**SUPPLIED MATERIAL**.
────────
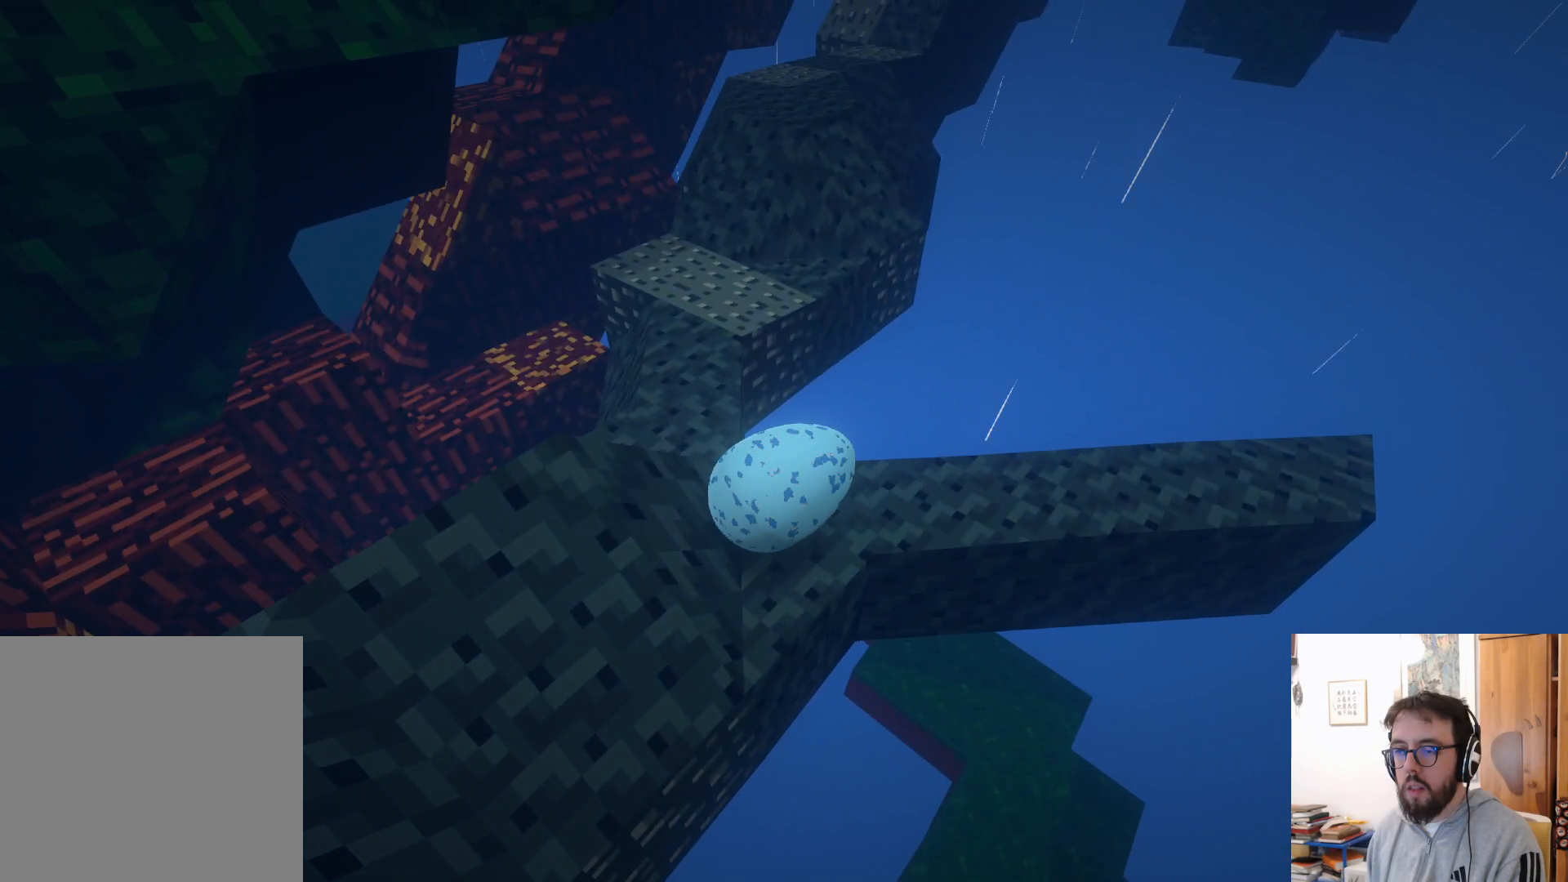
{"buttons": [], "left_stick": "up-left", "right_stick": "center", "events": []}
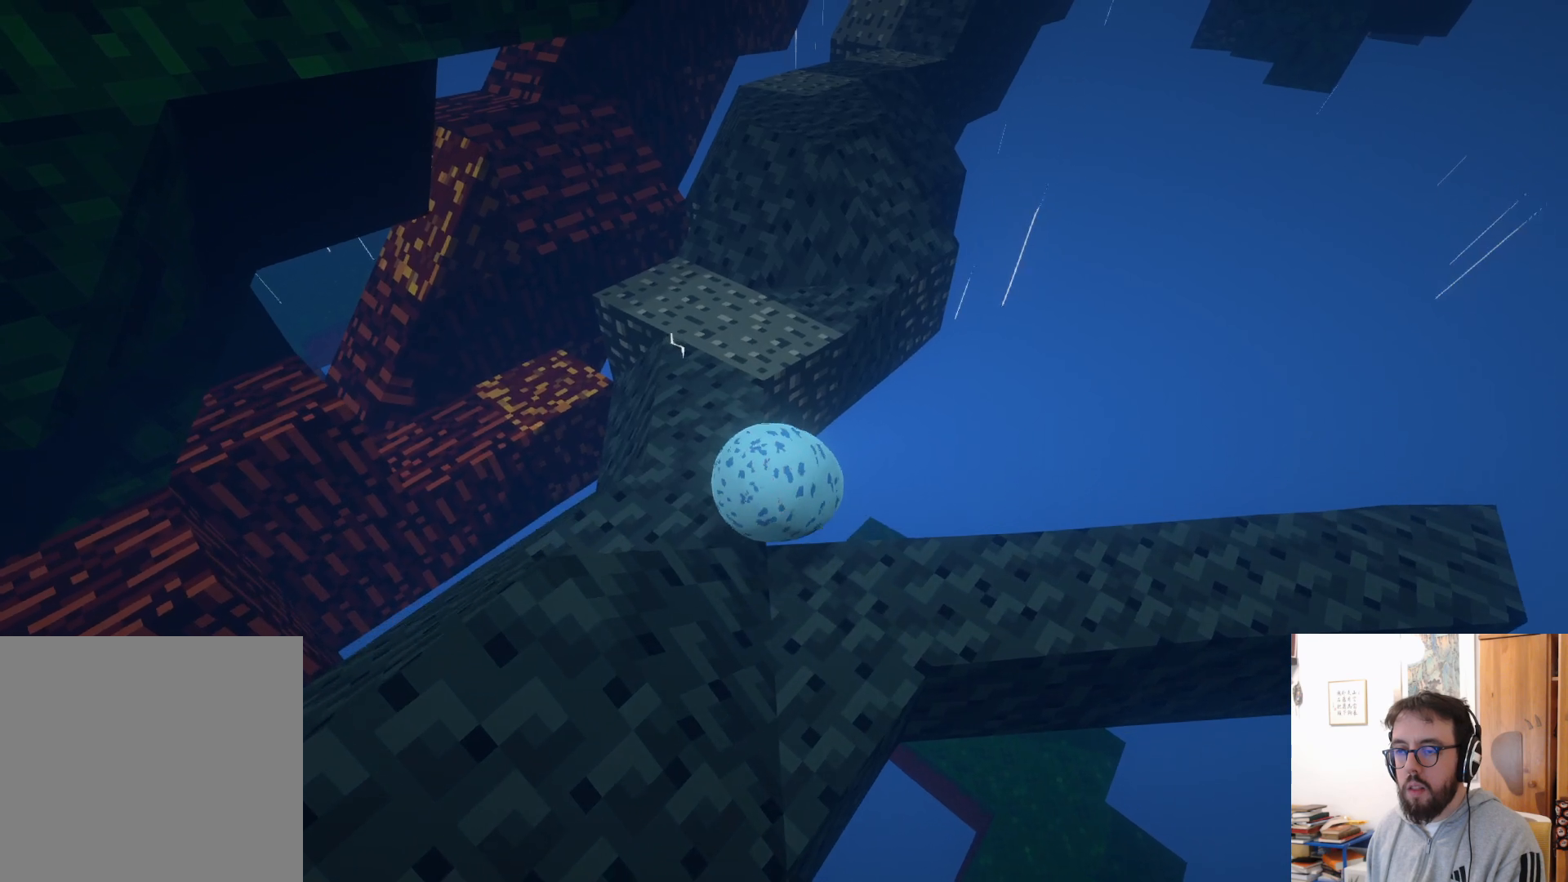
{"buttons": [], "left_stick": "up-right", "right_stick": "right", "events": [[83, "left_stick", "up-right"], [183, "right_stick", "up-right"], [500, "right_stick", "right"]]}
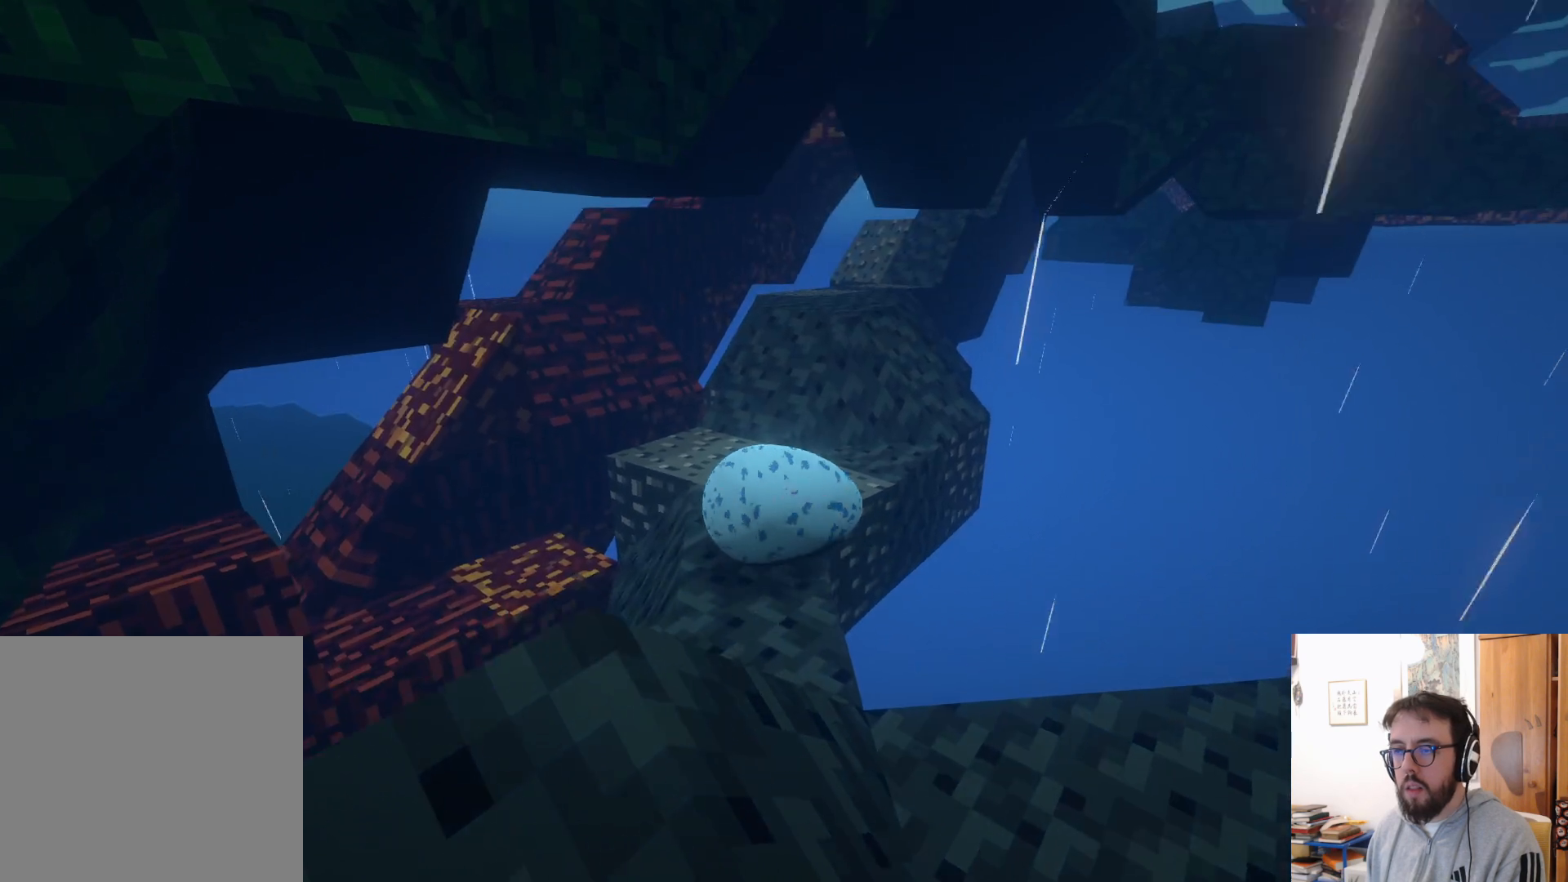
{"buttons": [], "left_stick": "up-right", "right_stick": "center", "events": [[83, "right_stick", "down-right"], [300, "right_stick", "center"]]}
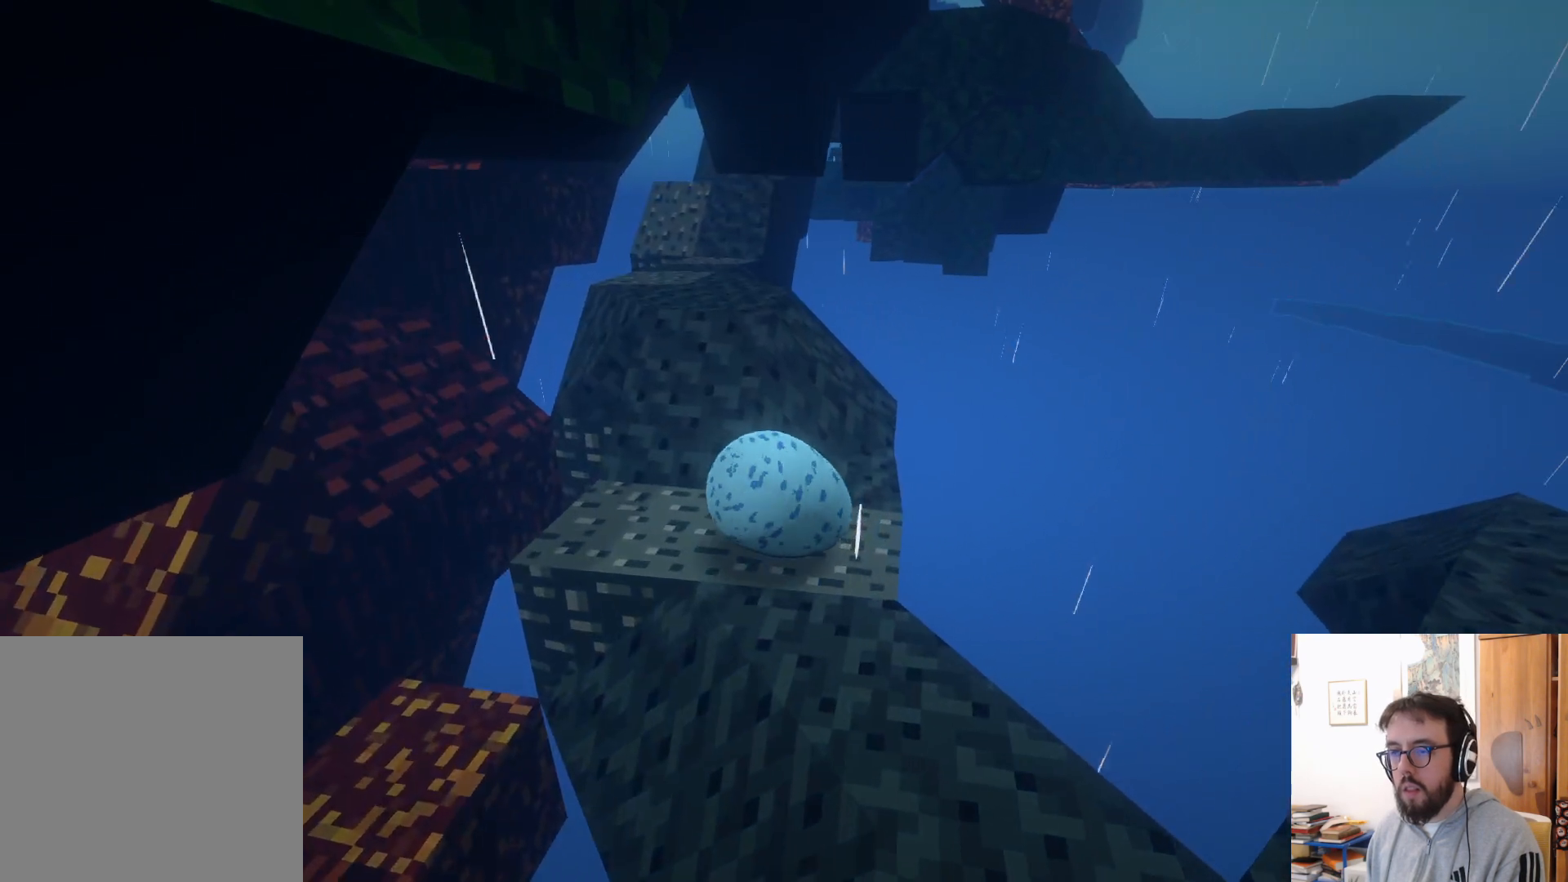
{"buttons": [], "left_stick": "up-right", "right_stick": "center", "events": [[33, "A", "down"], [350, "A", "up"]]}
────────
**TASK PROMPT**.
Would you show each line of the listing above that has the string "center"?

**YOUR SOLUTION**.
{"buttons": [], "left_stick": "up-left", "right_stick": "center", "events": []}
{"buttons": [], "left_stick": "up-right", "right_stick": "center", "events": [[83, "right_stick", "down-right"], [300, "right_stick", "center"]]}
{"buttons": [], "left_stick": "up-right", "right_stick": "center", "events": [[33, "A", "down"], [350, "A", "up"]]}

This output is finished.